The ability of kelps to change the physical characteristics of their thallus in response to their environment can be both functionally and ecologically important to the individual and their local surroundings, especially relative to variability in wave exposure. For decades, Dictyoneurum reticulatum and Dictyoneurum californicum have been studied independently along the Monterey Peninsula, where there is a well-studied wave exposure gradient. Recent genetic work has shown that these two species are genetically indistinct from one another. However, there is a deficit in the knowledge and understanding of the morphological variety within Dictyoneurum and role that wave exposure may play in determining characteristics used to distinguish species. This study tested for morphological variability within the Dictyoneurum genus to document the range of morphological traits and to determine whether or not the morphological traits were genetically fixed or plastic. Year-long observational surveys were conducted in tandem with common garden experiments along a well-established wave exposure gradient on the Monterey Peninsula. I found that depth and wave exposure determined the presence of the characteristic midrib trait, where individuals with midribs were significantly more likely to be found at sheltered sites or only at deeper depths at the exposed sites.
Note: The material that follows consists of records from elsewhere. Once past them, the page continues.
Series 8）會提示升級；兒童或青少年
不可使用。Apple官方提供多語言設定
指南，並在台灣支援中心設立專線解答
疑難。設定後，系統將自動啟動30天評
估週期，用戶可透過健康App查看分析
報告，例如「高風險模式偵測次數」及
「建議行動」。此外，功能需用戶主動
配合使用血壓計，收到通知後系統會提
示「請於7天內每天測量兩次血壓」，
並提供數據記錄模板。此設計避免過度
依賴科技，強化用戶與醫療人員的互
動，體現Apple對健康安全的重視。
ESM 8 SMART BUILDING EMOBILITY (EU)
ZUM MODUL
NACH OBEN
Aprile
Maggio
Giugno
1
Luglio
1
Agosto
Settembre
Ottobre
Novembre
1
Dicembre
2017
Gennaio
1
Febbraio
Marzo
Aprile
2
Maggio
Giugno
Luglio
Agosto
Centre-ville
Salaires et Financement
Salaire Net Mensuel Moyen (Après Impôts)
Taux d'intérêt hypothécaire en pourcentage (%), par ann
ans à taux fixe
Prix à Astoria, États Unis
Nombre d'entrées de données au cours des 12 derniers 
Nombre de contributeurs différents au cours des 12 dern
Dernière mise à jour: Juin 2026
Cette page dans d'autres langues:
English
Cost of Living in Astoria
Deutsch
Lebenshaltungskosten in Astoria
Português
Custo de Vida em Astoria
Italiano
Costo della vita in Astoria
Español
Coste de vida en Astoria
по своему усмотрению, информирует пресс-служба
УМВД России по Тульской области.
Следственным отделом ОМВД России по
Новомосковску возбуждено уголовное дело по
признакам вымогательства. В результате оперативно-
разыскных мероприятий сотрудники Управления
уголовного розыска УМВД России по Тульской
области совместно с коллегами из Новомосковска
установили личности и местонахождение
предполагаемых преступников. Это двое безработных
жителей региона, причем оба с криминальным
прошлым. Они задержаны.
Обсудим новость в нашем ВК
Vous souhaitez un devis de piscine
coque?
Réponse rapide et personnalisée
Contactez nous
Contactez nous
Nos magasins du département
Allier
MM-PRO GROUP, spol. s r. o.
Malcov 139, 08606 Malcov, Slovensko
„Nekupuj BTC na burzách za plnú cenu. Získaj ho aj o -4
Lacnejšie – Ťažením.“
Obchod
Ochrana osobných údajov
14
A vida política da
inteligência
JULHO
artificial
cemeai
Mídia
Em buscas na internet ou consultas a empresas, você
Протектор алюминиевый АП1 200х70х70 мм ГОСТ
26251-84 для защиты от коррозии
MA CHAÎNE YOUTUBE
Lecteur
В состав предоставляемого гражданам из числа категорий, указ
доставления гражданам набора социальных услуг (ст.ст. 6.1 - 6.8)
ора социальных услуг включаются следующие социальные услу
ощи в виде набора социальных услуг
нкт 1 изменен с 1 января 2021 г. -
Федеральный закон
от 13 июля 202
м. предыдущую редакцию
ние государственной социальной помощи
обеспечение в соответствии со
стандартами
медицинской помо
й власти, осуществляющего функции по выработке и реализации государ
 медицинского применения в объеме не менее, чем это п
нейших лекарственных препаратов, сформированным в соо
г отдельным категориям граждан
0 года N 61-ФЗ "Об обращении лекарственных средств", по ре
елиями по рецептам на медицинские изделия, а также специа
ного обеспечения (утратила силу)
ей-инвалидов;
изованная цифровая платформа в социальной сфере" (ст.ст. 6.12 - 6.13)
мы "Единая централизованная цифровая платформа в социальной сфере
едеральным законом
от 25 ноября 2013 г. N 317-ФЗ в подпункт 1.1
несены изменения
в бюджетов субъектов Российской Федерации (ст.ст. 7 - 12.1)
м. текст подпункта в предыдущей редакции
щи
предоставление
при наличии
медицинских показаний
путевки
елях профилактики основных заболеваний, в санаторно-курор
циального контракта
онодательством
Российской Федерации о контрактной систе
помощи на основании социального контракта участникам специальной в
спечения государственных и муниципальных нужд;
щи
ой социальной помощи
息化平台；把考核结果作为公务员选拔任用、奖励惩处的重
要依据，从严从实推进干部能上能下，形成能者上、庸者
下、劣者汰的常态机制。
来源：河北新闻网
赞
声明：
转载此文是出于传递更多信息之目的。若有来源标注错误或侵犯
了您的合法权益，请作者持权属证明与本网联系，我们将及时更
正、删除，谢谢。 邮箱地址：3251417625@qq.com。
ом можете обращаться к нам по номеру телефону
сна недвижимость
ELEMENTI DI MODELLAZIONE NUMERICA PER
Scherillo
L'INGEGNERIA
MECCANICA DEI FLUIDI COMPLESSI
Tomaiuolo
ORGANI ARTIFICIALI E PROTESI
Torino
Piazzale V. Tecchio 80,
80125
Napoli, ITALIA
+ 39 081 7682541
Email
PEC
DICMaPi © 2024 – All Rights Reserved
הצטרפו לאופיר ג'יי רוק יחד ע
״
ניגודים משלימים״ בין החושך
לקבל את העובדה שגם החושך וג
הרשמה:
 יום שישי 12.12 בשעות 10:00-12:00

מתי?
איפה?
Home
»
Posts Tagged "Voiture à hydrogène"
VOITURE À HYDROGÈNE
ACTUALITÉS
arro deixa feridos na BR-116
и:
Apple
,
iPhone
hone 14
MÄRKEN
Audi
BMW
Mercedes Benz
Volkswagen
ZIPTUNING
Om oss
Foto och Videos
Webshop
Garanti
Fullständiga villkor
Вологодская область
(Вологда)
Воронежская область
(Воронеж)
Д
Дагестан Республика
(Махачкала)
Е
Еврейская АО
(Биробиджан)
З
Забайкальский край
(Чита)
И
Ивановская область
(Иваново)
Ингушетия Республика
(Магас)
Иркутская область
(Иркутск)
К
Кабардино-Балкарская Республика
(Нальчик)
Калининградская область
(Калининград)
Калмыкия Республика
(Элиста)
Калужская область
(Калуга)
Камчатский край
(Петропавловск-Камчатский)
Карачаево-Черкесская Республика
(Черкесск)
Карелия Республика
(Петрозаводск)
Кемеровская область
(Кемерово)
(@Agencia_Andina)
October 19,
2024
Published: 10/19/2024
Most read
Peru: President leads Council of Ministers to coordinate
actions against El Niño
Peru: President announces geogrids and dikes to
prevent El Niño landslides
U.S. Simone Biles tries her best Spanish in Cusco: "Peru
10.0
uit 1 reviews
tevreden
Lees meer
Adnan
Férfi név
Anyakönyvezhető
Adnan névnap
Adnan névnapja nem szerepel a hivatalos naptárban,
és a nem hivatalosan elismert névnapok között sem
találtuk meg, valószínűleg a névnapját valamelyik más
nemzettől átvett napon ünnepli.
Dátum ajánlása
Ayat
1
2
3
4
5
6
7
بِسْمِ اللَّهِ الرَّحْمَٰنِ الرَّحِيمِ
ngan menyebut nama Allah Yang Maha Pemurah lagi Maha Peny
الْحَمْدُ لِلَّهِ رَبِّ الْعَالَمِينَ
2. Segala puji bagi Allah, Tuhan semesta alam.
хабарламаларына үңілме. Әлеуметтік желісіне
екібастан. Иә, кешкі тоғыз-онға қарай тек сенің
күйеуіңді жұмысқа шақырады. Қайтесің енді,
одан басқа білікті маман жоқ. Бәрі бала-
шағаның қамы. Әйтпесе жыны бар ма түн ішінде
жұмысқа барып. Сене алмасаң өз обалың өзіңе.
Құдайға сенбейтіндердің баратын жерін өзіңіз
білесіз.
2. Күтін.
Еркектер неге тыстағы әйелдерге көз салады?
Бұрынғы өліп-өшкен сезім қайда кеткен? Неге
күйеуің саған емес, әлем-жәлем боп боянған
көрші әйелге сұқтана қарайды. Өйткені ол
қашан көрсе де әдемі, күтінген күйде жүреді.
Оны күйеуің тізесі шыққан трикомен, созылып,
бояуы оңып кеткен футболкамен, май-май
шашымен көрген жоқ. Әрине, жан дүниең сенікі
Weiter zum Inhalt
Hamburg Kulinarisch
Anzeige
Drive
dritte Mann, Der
Individuals that grew in clumps were also significantly more likely to lack a midrib and split completely through the lamina versus individuals that grew solitarily, that more likely had a midrib and did not split at all. The results based on midrib and splitting presence were most significant at the intermediate sites, whereas the two extreme sites did not show that much diversity in morphological traits. There was no significant difference in growth or morphological characteristics throughout the common garden experiment, suggesting that the morphological characteristics of the midrib and splitting were not genetically fixed. The results of my study suggest that the morphological characteristic of the midrib that is currently used to distinguish between D. californicum and D. reticulatum is plastic and therefore, should no longer be used for species identification for this genus.